CONSIDERAÇÕES QUE NÃO SE PRETENDEM FINAIS
Para compreender melhor um fenômeno é necessário analisá-lo em seus diferentes aspectos, com a as ações do que chamamos de nova direita não foi diferente. Marcado por utilizar estratégias de caráter duvidoso, cujas ações que se desencadeiam das mesmas atentam contra a dignidade humana, esse movimento tem conseguido mobilizar o que há de pior nas pessoas. Baseando-se em narrativas moralistas e sob o argumento de defesa da família e de princípios cristãos a nova direita, que muitas vezes é confundida com a extrema direita.
No caso brasileiro a nova direita, que não é tão nova assim, tem se articulado com diferentes setores da sociedade como forma de se reestruturar e assim fortalecer a burguesia nacional. Com um projeto político e de sociedade pautado na aniquilação das diferenças, fomentados por discursos de ódio e negação das existências e vivências outras. Como já disse um compositor: “é preciso estar atento e forte”, e assim estudarmos e combatermos cada vez mais toda forma de desinformação disseminada pelos diferentes grupos que compõem essa nova direita.
Esse estudo, de caráter inicial, mostra a necessidade de outras iniciativas que possam fortalecer a construção de alternativas políticas para disputarmos as narrativas que estão colocadas e que muitas pessoas têm tomado como verdades absolutas.
REFERÊNCIAS
ALMEIDA, Fábio. A Serpente da rede: extrema direita, neofascismo e internet na Argentina.
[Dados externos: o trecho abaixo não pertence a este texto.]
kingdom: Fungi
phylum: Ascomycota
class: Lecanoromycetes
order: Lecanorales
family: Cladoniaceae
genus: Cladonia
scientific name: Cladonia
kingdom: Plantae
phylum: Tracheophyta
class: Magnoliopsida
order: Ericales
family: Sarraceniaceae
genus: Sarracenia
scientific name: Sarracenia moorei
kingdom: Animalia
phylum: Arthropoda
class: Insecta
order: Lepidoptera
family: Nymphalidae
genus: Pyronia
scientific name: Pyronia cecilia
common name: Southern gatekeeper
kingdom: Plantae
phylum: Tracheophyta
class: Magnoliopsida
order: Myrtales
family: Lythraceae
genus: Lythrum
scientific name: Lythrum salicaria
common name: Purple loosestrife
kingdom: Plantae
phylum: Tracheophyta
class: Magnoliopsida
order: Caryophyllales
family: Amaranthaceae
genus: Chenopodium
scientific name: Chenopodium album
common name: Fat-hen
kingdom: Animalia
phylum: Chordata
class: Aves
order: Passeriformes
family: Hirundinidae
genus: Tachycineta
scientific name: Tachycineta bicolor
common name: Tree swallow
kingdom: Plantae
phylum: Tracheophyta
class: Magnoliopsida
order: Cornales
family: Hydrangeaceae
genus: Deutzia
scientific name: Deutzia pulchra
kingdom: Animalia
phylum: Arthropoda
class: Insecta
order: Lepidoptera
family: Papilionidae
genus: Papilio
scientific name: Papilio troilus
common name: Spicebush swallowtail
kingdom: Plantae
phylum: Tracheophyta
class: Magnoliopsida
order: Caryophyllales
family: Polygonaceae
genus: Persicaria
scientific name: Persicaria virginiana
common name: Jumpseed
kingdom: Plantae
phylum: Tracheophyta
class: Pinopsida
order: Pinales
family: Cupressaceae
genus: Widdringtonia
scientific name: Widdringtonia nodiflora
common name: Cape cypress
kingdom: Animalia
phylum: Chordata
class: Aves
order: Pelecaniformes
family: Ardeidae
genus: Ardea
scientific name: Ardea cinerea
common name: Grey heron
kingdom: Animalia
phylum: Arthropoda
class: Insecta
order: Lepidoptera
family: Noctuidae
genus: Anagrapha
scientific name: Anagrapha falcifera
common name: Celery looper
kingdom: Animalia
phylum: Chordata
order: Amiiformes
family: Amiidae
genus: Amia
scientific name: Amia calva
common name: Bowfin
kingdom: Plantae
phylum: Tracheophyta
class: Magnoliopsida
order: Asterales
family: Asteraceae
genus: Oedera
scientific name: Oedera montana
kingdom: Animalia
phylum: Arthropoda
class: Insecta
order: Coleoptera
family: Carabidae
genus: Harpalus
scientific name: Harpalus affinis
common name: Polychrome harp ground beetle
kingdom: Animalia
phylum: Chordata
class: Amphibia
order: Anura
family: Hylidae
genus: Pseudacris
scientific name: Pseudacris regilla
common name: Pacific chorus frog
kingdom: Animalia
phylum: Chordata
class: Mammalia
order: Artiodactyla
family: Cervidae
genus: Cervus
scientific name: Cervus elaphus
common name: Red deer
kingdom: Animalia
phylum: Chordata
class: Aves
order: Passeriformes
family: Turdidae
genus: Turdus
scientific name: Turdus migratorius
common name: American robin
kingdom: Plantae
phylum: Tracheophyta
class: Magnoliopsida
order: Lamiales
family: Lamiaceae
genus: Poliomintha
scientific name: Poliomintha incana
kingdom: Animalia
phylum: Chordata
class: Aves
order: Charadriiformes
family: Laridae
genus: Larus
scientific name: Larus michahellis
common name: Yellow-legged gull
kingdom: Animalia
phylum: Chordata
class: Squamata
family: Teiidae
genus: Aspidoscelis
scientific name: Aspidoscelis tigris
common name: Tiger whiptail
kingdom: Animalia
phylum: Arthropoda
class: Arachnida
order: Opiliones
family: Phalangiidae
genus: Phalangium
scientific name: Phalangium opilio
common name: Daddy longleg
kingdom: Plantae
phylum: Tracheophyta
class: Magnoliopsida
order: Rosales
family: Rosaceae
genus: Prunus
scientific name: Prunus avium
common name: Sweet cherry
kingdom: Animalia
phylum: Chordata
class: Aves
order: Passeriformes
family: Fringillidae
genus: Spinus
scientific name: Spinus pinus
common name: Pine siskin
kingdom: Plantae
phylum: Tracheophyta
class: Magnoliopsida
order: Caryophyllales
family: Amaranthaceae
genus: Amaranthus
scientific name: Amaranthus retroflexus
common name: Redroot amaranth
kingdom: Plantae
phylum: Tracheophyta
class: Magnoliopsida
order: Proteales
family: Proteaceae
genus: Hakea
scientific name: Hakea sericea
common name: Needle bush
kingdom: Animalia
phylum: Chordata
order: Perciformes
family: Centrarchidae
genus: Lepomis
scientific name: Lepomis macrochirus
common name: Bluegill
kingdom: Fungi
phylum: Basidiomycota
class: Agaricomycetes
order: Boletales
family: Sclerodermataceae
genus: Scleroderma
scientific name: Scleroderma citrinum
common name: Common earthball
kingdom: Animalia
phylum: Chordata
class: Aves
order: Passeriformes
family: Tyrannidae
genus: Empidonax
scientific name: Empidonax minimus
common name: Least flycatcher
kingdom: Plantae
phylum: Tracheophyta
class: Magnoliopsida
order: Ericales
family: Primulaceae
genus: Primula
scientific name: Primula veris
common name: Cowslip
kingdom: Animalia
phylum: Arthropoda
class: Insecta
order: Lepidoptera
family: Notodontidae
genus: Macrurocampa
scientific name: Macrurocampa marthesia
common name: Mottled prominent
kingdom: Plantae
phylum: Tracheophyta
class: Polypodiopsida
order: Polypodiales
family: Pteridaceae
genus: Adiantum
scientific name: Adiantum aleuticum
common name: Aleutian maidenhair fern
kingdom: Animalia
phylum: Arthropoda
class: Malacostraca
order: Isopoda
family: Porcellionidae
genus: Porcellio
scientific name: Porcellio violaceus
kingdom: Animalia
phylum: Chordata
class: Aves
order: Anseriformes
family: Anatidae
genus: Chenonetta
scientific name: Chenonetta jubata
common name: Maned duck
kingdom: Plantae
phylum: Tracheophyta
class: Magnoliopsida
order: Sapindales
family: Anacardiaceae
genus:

Vestígios do passado. IX Encontro Estadual de História – Associação Nacional de História – ANPUH-RS. 2008.
CASIMIRO, Flávio Henrique Calheiros. A nova direita: aparelhos de ação política e ideológica no Brasil contemporâneo. 1. Ed. São Paulo: Expressão Popular, 2018
Casimiro, Flavio Henrique Calheiros C339t A tragédia e a farsa : a ascensão das direitas no Brasil contemporâneo. / Flavio Henrique Calheiros Casimiro. – 1.ed.— São Paulo : Expressão Popular, Fundação Rosa Luxemburgo, 2020
GOHN, Maria da Gloria. 500 anos de lutas sociais no Brasil: movimentos sociais, ONGs e terceiro setor. Revista Mediações, 5 (2000), 11-40.
GOHN, M. da G. Movimentos sociais na contemporaneidade. Revista Brasileira de Educação. v. 16, n. 47, maio-ago, 2011.